Nova Delhi, A Suprema Corte absolveu na segunda-feira um homem das acusações de homicídio, dizendo que era um caso relevante em que o tribunal superior e o tribunal de primeira instância deveriam tê-lo absolvido.

SC absolve homem em caso de assassinato em 2004, dizendo que os tribunais deveriam ter dado a ele o benefício da dúvida

Uma bancada de juízes Manoj Mishra e Joymalia Bagchi estava ouvindo o apelo de Anjani Singh contra a ordem do Tribunal Superior de Allahabad de julho de 2019 que manteve sua condenação pelo tribunal de primeira instância de Ballia por assassinato e outras acusações criminais.

De acordo com a FIR, Singh e seu irmão atiraram indiscriminadamente contra cerca de 100 pessoas na aldeia durante as celebrações de Durga Puja em 20 de outubro de 2004, após uma discussão.

Note-se que duas pessoas morreram no local, várias outras, incluindo uma testemunha chave da acusação, ficaram feridas.

O tribunal disse que o depoimento de uma testemunha-chave da acusação não era de qualidade suficiente para ser a única base para a condenação de Singh, especialmente quando outras testemunhas vítimas não conseguiram identificá-lo.

“É difícil acreditar como um homem com apenas uma pistola de fabricação nacional, que geralmente é de tiro único, poderia ter escapado com outras duas que permaneceram desarmadas contra uma multidão enfurecida de mais de 100 pessoas”, disse o tribunal.

Segundo ele, a arma também não foi encontrada durante a investigação.

Tendo em conta o depoimento de uma testemunha chave, o tribunal disse que deve ter sido um caso em que vários agressores armados abriram fogo.

“Assim, em qualquer caso, o incidente não ocorreu conforme alegado pela acusação e parece que a acusação não está a dizer a verdade”, afirmou o tribunal.

Ele enfatizou que Singh não tinha motivo para matar o falecido.
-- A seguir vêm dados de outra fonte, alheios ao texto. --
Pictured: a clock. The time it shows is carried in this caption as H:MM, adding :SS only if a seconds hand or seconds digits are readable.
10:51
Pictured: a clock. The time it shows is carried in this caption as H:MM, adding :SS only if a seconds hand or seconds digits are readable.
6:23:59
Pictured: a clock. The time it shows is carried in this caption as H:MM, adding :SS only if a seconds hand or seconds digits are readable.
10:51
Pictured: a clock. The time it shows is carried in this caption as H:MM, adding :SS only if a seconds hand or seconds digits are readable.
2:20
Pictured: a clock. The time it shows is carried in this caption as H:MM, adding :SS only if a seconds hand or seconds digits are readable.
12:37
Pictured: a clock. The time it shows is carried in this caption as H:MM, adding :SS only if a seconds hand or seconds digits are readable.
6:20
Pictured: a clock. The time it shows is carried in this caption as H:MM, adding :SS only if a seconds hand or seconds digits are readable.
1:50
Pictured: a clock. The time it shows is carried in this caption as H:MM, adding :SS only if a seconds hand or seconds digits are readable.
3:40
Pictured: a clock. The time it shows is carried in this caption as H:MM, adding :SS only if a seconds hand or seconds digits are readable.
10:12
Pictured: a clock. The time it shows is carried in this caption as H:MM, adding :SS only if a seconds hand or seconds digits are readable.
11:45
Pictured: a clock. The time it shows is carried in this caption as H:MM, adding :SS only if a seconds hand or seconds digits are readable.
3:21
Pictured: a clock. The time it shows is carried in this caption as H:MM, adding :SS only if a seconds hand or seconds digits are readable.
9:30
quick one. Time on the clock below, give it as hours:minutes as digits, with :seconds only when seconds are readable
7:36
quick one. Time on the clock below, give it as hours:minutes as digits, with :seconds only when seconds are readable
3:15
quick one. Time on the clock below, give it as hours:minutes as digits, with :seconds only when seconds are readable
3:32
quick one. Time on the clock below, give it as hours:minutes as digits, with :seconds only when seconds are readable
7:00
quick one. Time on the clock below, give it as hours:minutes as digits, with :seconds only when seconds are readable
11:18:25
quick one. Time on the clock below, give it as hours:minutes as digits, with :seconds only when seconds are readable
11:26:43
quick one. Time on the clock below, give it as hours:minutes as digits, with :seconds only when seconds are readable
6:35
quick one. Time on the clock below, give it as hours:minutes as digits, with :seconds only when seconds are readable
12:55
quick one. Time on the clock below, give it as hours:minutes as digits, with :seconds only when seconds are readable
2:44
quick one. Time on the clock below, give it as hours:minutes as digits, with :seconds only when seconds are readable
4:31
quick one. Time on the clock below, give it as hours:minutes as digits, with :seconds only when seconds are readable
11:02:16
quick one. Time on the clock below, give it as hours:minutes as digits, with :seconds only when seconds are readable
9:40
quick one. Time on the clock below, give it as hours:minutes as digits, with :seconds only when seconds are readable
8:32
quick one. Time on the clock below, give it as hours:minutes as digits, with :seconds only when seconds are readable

“Considerando a totalidade das provas e o facto de todas as testemunhas oculares, excepto a testemunha de acusação 1, não apoiarem os argumentos da acusação e sustentarem consistentemente que não havia luz no momento do incidente, em nossa opinião, este foi um caso adequado onde o benefício da dúvida deveria ter sido estendido ao recorrente pelos tribunais inferiores”, disse o tribunal superior, anulando o veredicto e a ordem de condenação. isso é.

Afirma que o recorrente foi absolvido das acusações pelas quais foi julgado.